To those that tell us to just get over it – would you say this if it was your daughter, mother, son or father that these horrors happened to? Body memories and flashbacks flood a survivor and we don’t have a choice about it and it’s not in the past, it is happening RIGHT NOW! So if this is your attitude, perhaps it is you that should just get over it.

I feel very strongly about the government needing to step up to the plate and follow through on what they promised, for them to release ALL documents to the TRC. My people have the right to that information, to the truth finally coming out. All Canadians have a right to know because they feel it too. Many non First Nations feel sick and outraged too by what was done and they also want and need the truth. Let us face up to the truth of Canada so we can all fully heal.

We each have a responsibility in this, to hold the government accountable, and ensure they follow through on their promises. Speak out! Tell your truth! Write your government and tell them to release the documents!

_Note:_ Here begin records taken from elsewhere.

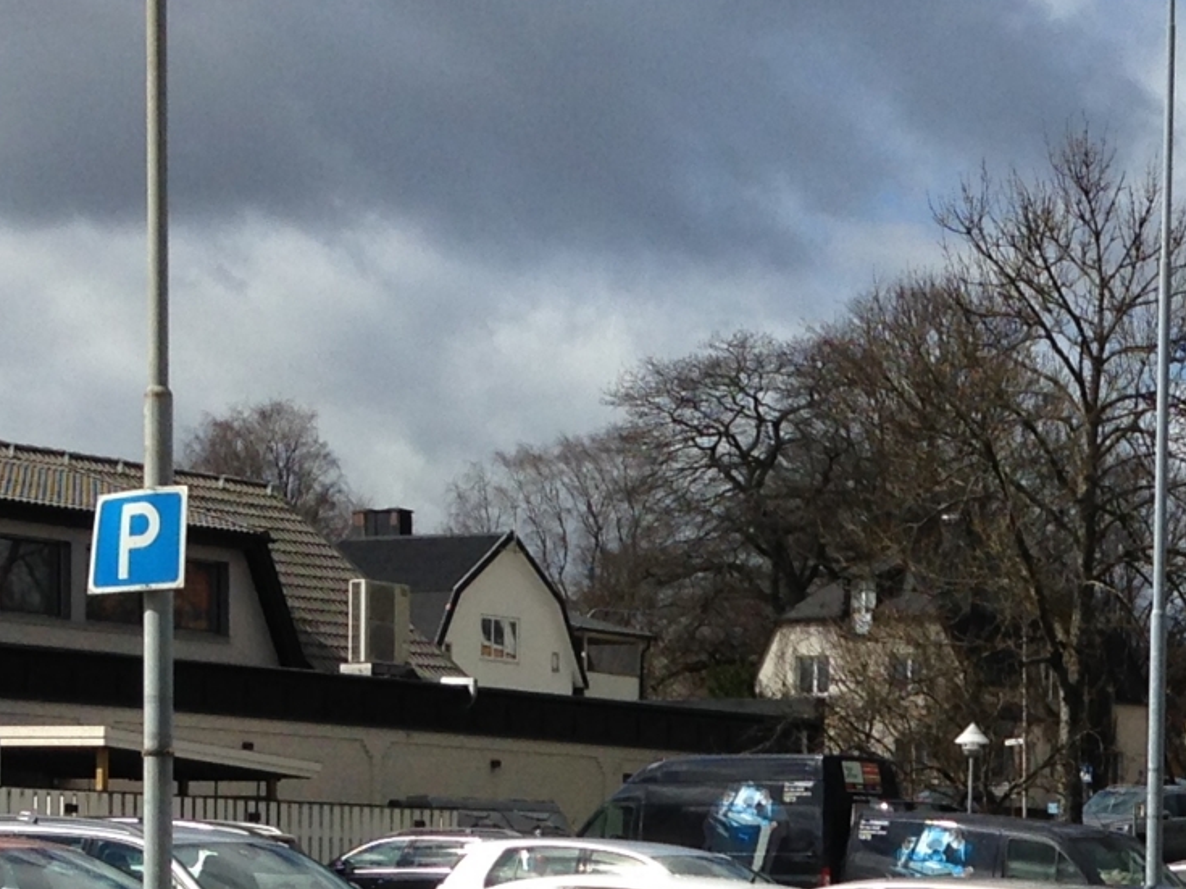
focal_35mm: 115
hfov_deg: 16.6
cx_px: 1286
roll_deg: -1.0
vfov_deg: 12.6
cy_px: 1037
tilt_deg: -1.2
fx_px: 3939
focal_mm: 4.12
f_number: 2.4
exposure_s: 1/2463
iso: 50
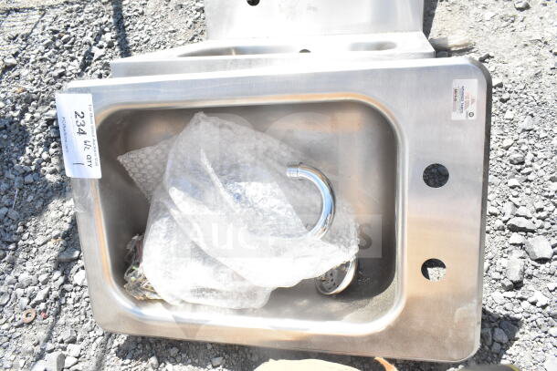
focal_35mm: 30
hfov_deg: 61.9
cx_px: 278
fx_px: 464
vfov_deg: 43.6
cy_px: 186
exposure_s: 1/800
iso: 1600
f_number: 11
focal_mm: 20
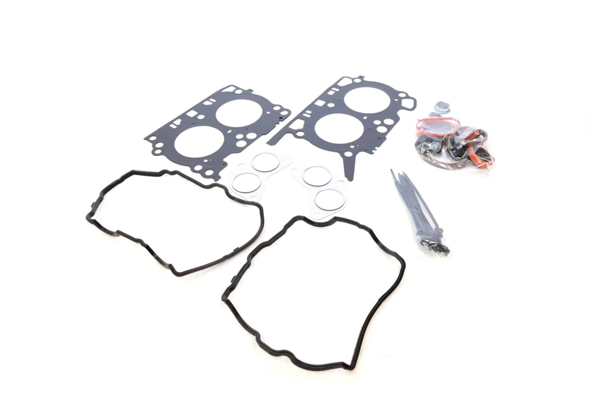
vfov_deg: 43.7
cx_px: 294
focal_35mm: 30
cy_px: 197
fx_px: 491
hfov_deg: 61.9
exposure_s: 1/125
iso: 400
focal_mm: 20
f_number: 5.6
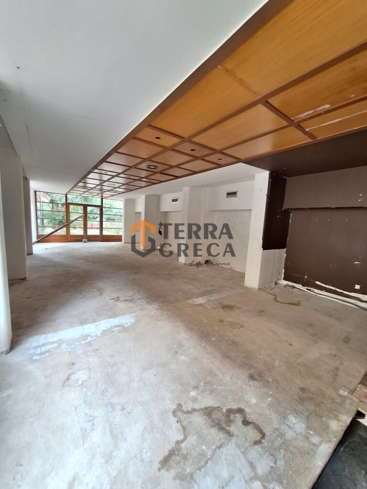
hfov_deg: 89.9
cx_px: 184
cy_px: 244
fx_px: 184
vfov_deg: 106.2
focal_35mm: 13
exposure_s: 1/33
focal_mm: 1.74
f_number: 2.2
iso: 200
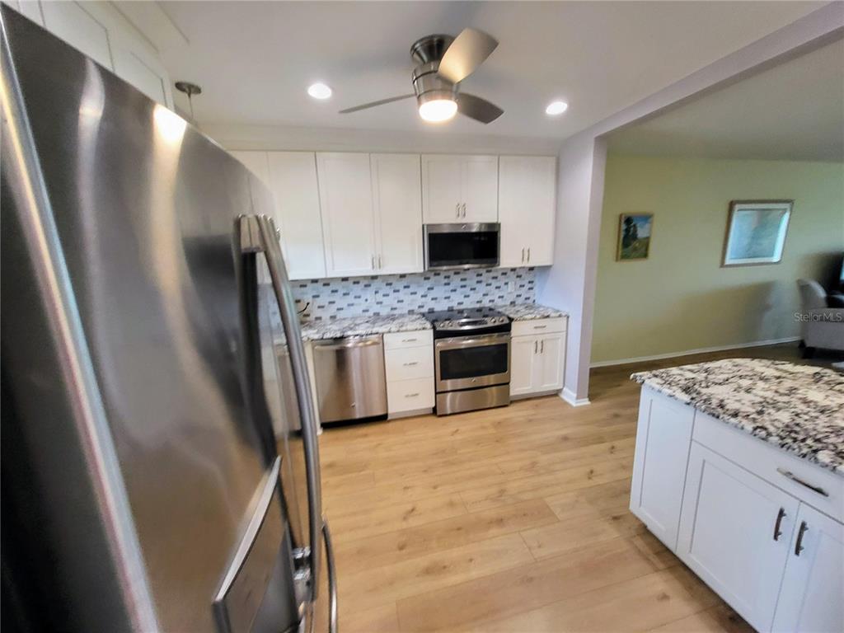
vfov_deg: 89.9
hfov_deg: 106.2
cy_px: 316
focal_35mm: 13
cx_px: 422
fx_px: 317
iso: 160
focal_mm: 1.74
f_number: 2.2
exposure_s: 1/60
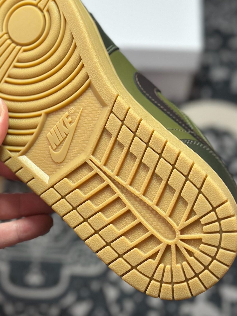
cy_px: 120
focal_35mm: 75
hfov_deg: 19.6
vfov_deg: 25.9
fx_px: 685
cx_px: 85
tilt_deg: -59.0
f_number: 1.78
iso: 80
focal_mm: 6.86
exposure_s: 1/903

This was long, so to any that actually read it through – thank you for hearing and witnessing my truth. A lot of the pain and what I suffer through is the isolation in not feeling able to speak about it and so although I know I will have further fall out from writing it, I know it will be worth it in the long run… and I feel in some way that my asking the government for the truth is supported by spirit in my speaking the truth so I will be protected… and what we put out, we get back… so I am hopeful it will help lend energy behind our requests to the government to tell the truth and Honour The Apology!